--- THE DATA Enclosed Below ---

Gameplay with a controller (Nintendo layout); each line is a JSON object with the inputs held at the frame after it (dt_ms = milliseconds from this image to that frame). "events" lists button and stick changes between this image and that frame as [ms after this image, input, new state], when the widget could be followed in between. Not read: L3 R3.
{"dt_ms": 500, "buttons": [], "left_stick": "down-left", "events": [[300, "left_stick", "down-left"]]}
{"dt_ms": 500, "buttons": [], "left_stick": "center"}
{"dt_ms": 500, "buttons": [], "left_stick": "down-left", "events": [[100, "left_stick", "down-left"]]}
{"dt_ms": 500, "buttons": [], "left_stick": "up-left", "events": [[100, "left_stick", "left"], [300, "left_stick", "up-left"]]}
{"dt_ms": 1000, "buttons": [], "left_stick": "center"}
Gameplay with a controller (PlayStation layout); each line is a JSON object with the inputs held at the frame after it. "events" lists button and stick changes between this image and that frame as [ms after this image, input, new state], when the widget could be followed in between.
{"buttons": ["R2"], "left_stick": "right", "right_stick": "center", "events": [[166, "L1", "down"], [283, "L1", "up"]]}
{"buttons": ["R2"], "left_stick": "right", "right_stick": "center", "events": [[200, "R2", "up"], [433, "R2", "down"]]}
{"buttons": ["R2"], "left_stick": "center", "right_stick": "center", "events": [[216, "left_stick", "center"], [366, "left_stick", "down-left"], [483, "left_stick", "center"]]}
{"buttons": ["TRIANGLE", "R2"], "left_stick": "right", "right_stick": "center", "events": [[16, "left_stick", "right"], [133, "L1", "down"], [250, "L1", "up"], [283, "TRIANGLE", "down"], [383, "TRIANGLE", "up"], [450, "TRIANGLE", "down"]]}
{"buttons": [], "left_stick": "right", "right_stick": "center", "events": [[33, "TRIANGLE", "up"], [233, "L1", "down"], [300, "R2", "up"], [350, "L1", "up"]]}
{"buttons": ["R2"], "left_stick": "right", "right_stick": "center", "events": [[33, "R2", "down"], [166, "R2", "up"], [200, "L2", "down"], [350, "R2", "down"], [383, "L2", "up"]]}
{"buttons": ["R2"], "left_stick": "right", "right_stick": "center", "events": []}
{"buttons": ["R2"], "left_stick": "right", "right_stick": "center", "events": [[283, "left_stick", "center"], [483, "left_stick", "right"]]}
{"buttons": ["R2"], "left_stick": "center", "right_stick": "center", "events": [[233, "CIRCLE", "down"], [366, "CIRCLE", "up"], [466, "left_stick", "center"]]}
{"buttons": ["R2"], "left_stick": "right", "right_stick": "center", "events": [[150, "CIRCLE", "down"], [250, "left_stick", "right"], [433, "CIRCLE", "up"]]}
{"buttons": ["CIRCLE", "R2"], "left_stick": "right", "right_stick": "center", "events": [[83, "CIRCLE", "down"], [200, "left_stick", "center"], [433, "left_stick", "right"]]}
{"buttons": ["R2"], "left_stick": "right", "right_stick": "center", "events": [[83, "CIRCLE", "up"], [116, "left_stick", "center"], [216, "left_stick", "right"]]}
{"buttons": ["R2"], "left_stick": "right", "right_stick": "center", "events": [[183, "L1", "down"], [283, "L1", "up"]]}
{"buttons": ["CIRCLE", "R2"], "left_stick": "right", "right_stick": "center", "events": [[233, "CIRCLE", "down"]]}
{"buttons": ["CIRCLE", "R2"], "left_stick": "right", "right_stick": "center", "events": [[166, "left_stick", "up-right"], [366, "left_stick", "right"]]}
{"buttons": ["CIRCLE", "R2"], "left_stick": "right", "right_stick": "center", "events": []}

--- End of Enclosed THE DATA ---

[TASK DESCRIPTION] Everything in the listing should be written out again exactly.

[SOLUTION FOR THIS PROBLEM]
Gameplay with a controller (Nintendo layout); each line is a JSON object with the inputs held at the frame after it (dt_ms = milliseconds from this image to that frame). "events" lists button and stick changes between this image and that frame as [ms after this image, input, new state], when the widget could be followed in between. Not read: L3 R3.
{"dt_ms": 500, "buttons": [], "left_stick": "down-left", "events": [[300, "left_stick", "down-left"]]}
{"dt_ms": 500, "buttons": [], "left_stick": "center"}
{"dt_ms": 500, "buttons": [], "left_stick": "down-left", "events": [[100, "left_stick", "down-left"]]}
{"dt_ms": 500, "buttons": [], "left_stick": "up-left", "events": [[100, "left_stick", "left"], [300, "left_stick", "up-left"]]}
{"dt_ms": 1000, "buttons": [], "left_stick": "center"}
Gameplay with a controller (PlayStation layout); each line is a JSON object with the inputs held at the frame after it. "events" lists button and stick changes between this image and that frame as [ms after this image, input, new state], when the widget could be followed in between.
{"buttons": ["R2"], "left_stick": "right", "right_stick": "center", "events": [[166, "L1", "down"], [283, "L1", "up"]]}
{"buttons": ["R2"], "left_stick": "right", "right_stick": "center", "events": [[200, "R2", "up"], [433, "R2", "down"]]}
{"buttons": ["R2"], "left_stick": "center", "right_stick": "center", "events": [[216, "left_stick", "center"], [366, "left_stick", "down-left"], [483, "left_stick", "center"]]}
{"buttons": ["TRIANGLE", "R2"], "left_stick": "right", "right_stick": "center", "events": [[16, "left_stick", "right"], [133, "L1", "down"], [250, "L1", "up"], [283, "TRIANGLE", "down"], [383, "TRIANGLE", "up"], [450, "TRIANGLE", "down"]]}
{"buttons": [], "left_stick": "right", "right_stick": "center", "events": [[33, "TRIANGLE", "up"], [233, "L1", "down"], [300, "R2", "up"], [350, "L1", "up"]]}
{"buttons": ["R2"], "left_stick": "right", "right_stick": "center", "events": [[33, "R2", "down"], [166, "R2", "up"], [200, "L2", "down"], [350, "R2", "down"], [383, "L2", "up"]]}
{"buttons": ["R2"], "left_stick": "right", "right_stick": "center", "events": []}
{"buttons": ["R2"], "left_stick": "right", "right_stick": "center", "events": [[283, "left_stick", "center"], [483, "left_stick", "right"]]}
{"buttons": ["R2"], "left_stick": "center", "right_stick": "center", "events": [[233, "CIRCLE", "down"], [366, "CIRCLE", "up"], [466, "left_stick", "center"]]}
{"buttons": ["R2"], "left_stick": "right", "right_stick": "center", "events": [[150, "CIRCLE", "down"], [250, "left_stick", "right"], [433, "CIRCLE", "up"]]}
{"buttons": ["CIRCLE", "R2"], "left_stick": "right", "right_stick": "center", "events": [[83, "CIRCLE", "down"], [200, "left_stick", "center"], [433, "left_stick", "right"]]}
{"buttons": ["R2"], "left_stick": "right", "right_stick": "center", "events": [[83, "CIRCLE", "up"], [116, "left_stick", "center"], [216, "left_stick", "right"]]}
{"buttons": ["R2"], "left_stick": "right", "right_stick": "center", "events": [[183, "L1", "down"], [283, "L1", "up"]]}
{"buttons": ["CIRCLE", "R2"], "left_stick": "right", "right_stick": "center", "events": [[233, "CIRCLE", "down"]]}
{"buttons": ["CIRCLE", "R2"], "left_stick": "right", "right_stick": "center", "events": [[166, "left_stick", "up-right"], [366, "left_stick", "right"]]}
{"buttons": ["CIRCLE", "R2"], "left_stick": "right", "right_stick": "center", "events": []}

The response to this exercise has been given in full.